Top of RECORDED INFORMATION

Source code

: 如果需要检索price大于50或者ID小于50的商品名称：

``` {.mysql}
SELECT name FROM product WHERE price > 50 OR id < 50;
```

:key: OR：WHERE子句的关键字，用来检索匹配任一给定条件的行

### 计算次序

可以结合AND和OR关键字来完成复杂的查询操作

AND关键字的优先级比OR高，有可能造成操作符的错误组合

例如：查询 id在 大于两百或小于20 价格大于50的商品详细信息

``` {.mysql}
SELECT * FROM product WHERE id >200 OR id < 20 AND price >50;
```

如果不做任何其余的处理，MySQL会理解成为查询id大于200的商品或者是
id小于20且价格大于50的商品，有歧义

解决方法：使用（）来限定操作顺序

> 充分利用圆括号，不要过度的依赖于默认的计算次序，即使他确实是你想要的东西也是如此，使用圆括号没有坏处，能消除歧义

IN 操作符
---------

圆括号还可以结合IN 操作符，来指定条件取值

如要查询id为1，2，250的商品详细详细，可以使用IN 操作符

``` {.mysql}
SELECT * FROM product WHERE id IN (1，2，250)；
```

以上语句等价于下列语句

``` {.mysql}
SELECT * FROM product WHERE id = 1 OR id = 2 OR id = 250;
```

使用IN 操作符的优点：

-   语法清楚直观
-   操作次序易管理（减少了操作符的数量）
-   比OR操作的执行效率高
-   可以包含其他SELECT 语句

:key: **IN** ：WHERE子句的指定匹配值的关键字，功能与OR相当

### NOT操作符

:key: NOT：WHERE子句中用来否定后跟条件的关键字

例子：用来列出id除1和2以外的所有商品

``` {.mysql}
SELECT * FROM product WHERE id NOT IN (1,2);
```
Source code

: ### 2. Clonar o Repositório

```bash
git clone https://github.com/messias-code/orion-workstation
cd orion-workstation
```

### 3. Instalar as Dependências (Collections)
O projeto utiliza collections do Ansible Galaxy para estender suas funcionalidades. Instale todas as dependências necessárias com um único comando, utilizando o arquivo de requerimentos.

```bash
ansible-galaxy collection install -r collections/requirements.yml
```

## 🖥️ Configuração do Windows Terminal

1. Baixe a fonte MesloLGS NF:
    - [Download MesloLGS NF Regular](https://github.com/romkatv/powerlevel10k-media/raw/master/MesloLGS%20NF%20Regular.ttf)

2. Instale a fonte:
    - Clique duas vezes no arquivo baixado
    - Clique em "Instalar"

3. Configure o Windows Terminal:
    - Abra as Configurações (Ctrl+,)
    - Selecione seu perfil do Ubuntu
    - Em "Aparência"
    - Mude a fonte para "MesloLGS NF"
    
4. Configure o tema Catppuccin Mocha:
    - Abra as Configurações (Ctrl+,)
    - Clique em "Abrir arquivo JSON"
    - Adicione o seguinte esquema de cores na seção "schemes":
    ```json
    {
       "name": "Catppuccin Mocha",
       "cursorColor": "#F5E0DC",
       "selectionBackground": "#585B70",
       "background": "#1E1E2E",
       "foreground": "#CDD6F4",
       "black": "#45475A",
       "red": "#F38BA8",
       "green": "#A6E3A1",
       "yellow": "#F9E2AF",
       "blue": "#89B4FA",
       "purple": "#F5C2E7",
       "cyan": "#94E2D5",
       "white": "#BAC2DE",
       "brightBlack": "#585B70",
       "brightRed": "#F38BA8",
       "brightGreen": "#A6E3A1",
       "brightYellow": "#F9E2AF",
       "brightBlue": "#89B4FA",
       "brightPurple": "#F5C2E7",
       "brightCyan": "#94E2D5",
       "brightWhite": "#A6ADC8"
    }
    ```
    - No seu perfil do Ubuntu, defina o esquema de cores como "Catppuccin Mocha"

Bottom of RECORDED INFORMATION

Note each line of the entries that has "https" in it, and copy those lines.

git clone https://github.com/messias-code/orion-workstation
    - [Download MesloLGS NF Regular](https://github.com/romkatv/powerlevel10k-media/raw/master/MesloLGS%20NF%20Regular.ttf)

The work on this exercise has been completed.